Dataset / Tabular

OHS-LFS Consistent Series Weights 1994-2007 (South Africa)

Abstract

One focus of post apartheid research in South Africa is change. Questions include the progress of South Africa in the economic, social and political arena. National datasets such as the October Household Surveys (OHS) and Labour Force Surveys (LFS) provide a rich source of information on both economic and social variables in a cross sectional framework. These datasets are repeated annually or biannually and therefore have the potential to highlight changes over time. Yet to treat the cross sectional national data as a time series requires that, when stacked side by side, the data produce realistic trends. Since these data were not designed to be used as a time series, there are changes in sample design, the interview process and shifts in the sampling frame which can cause unrealistic changes in aggregates over a short period of time. This raises concerns about the validity of using these datasets as a time
series to examine change.

The aggregate trends calculated from the OHS and LFS show the data to be both temporally and internally inconsistent. Examining the weights given in the datasets, in addition to the public documentation, it is clear that the Statistics South Africa (StatsSA) household and person weights are not simple design weights i.e. inverse inclusion probability weights.
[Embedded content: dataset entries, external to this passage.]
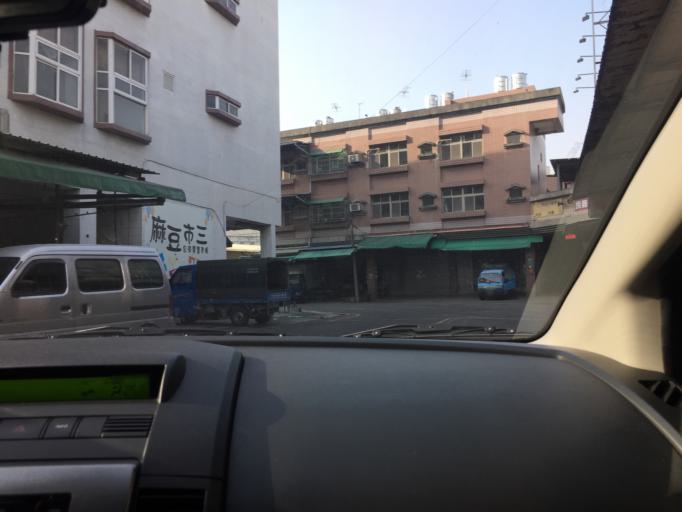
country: TW
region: Taiwan
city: Xinying
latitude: 23.1853
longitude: 120.2497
StatsSA poststratifies the person design weight to external population totals. Since the data are cross sectional the intention of the post-stratification adjustment is to produce best estimates of the population given the information available at the time and temporal consistency is not considered. This creates problems when the data is used as a time series.

A project was thus undertaken by Nicola Branson at the University of Cape Town, with a scholarship from DataFirst as part of DataFirst's Data Quality Project, funded by the Mellon Foundation. to design a new set of person and household weights for the OHS 1994-1999 and the LFS 2000-2007. These weights are generated using an entropy estimation technique. The new weights result in consistent demographic and geographic trends and greater consistency between person and household level analysis.

This dataset consists of the cross-entrophy weights and the research resources used to construct them, including the syntax files, as well as background documentation on the project, and other research output. These should be used with the OHS and LFS data available from the data portal.